Most fish can only survive for a very short period outside of water, as their physiology is adapted for an underwater existence. While some might last a few minutes, many perish in under a minute, with around 10 minutes being a common maximum for many freshwater species before severe damage occurs.
Immediate Challenges for Fish Out of Water
When removed from water, fish face immediate biological challenges. The primary reason most fish cannot survive long is the collapse of their gills. Gills are delicate structures designed to extract dissolved oxygen from water, which provides buoyancy and support for their intricate filaments. Without water’s support, these filaments stick together, drastically reducing the surface area available for gas exchange. This collapse prevents efficient oxygen absorption from the air, even though air contains more oxygen than water.
This inability to extract oxygen from the air leads to rapid suffocation. Fish gills are not equipped to function like lungs, and without constant water flow over their surfaces, they cannot facilitate oxygen diffusion into the bloodstream. It is similar to trying to breathe with a collapsed, dry sponge. The lack of oxygen causes cellular damage throughout the fish’s body, leading to death.
Another challenge for fish out of water is desiccation. Fish have thin, permeable skin, and their gills are highly exposed, leading to rapid moisture loss to the air. This dehydration can quickly lead to organ failure. The combination of suffocation and desiccation creates a physiological stress response.
This stress can result in the buildup of lactic acid and other metabolic disruptions, further compromising the fish’s ability to survive. Fish experience a cascade of physiological events when removed from their aquatic environment.
Factors Influencing Survival Time
While most fish have a limited time out of water, their exact survival duration varies based on several environmental and biological factors. Species differences play a role, as metabolic rates and gill structures vary, leading to marginal differences in how long a fish can last. Some species, like goldfish, might last up to ten minutes, but stress can shorten this to under a minute. Saltwater fish may generally survive slightly longer than freshwater species, sometimes up to 20 minutes if kept moist.
Temperature affects survival time. Colder temperatures can prolong survival by slowing the fish’s metabolism and reducing its oxygen demand. Conversely, warmer temperatures accelerate physiological decline by increasing metabolic rate and oxygen demand, while also reducing dissolved oxygen capacity in water.
Humidity and the moisture of the surface the fish is on also influence survival. High humidity or a wet surface can prevent rapid desiccation, offering a slight extension of survival time compared to dry conditions. If a fish lands on an absorbent surface, it will dry out and die much faster.
A fish’s size can also be a factor. Larger fish generally have a higher oxygen demand and may experience gill collapse more severely, potentially affecting their survival compared to small fish. Fish already stressed or injured before removal from water will likely have even shorter survival times. Handling fish carefully and returning them to water quickly is important to minimize stress and improve their chances of survival.
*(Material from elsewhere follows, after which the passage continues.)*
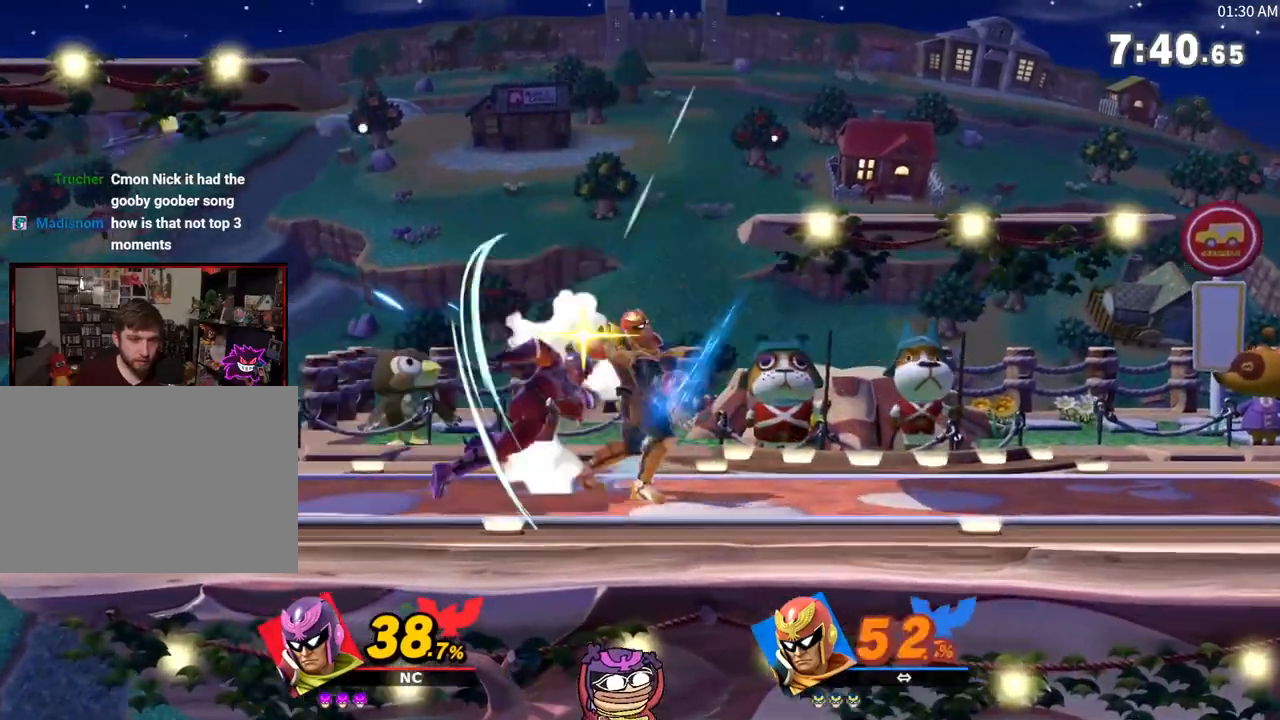
{"buttons": [], "left_stick": "up", "right_stick": "center", "events": [[250, "left_stick", "down-right"], [500, "left_stick", "up"]]}
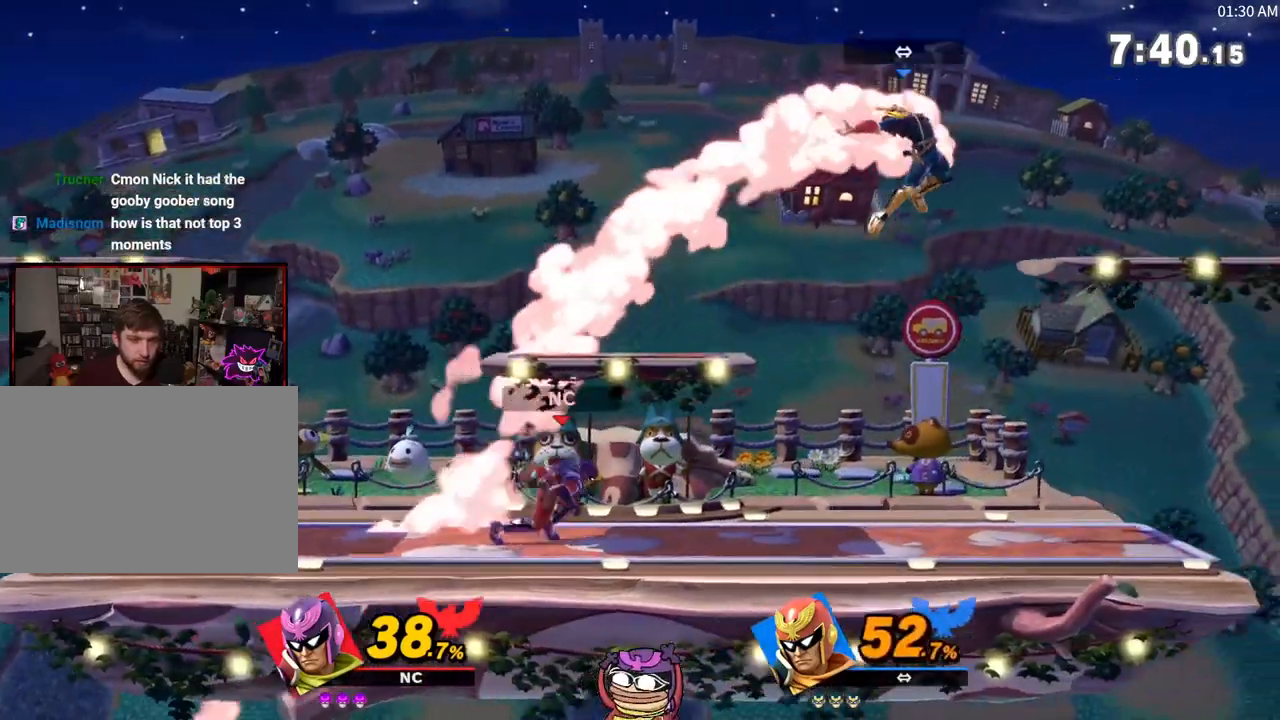
{"buttons": [], "left_stick": "down", "right_stick": "center", "events": [[33, "right_stick", "up"], [167, "left_stick", "up-left"], [283, "right_stick", "center"], [467, "left_stick", "down"]]}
Remarkable Adaptations for Terrestrial Survival
Despite the general rule, some fish possess adaptations that allow them to survive for extended periods outside of water. These species have evolved alternative oxygen uptake mechanisms beyond their gills and strategies to prevent desiccation.
Lungfish are an example, known for their modified swim bladders that function as lungs. These fish can breathe air directly from the atmosphere, and some species, like the African lungfish, can enter a dormant state called estivation during droughts. During estivation, they burrow into mud, secrete a mucus cocoon to prevent drying out, and can survive for months or even years in this state, breaking down their own muscle tissue for nutrients.
Mudskippers are another group able to spend up to three-quarters of their lives on land. They breathe primarily through their skin and the lining of their mouth and throat, which must remain moist for cutaneous respiration. Their large gill chambers can also trap water to facilitate breathing when out of water, and their strong pectoral fins allow them to “walk” or “crutch” across muddy surfaces.
Walking catfish and similar air-breathing catfish species have specialized labyrinth organs or suprabranchial arborescent organs located above their gills. These accessory respiratory organs function much like a lung, allowing them to take up atmospheric oxygen. This adaptation enables them to survive out of water for up to 18 hours and even move between water bodies.
Eels, while primarily gill-breathers, can also absorb oxygen through their skin, especially when out of water. This ability allows them to make short overland migrations, particularly in moist conditions. Some species, like swamp eels, have reduced gills and rely more heavily on skin and mouth lining for air breathing, which helps them survive in low-oxygen environments.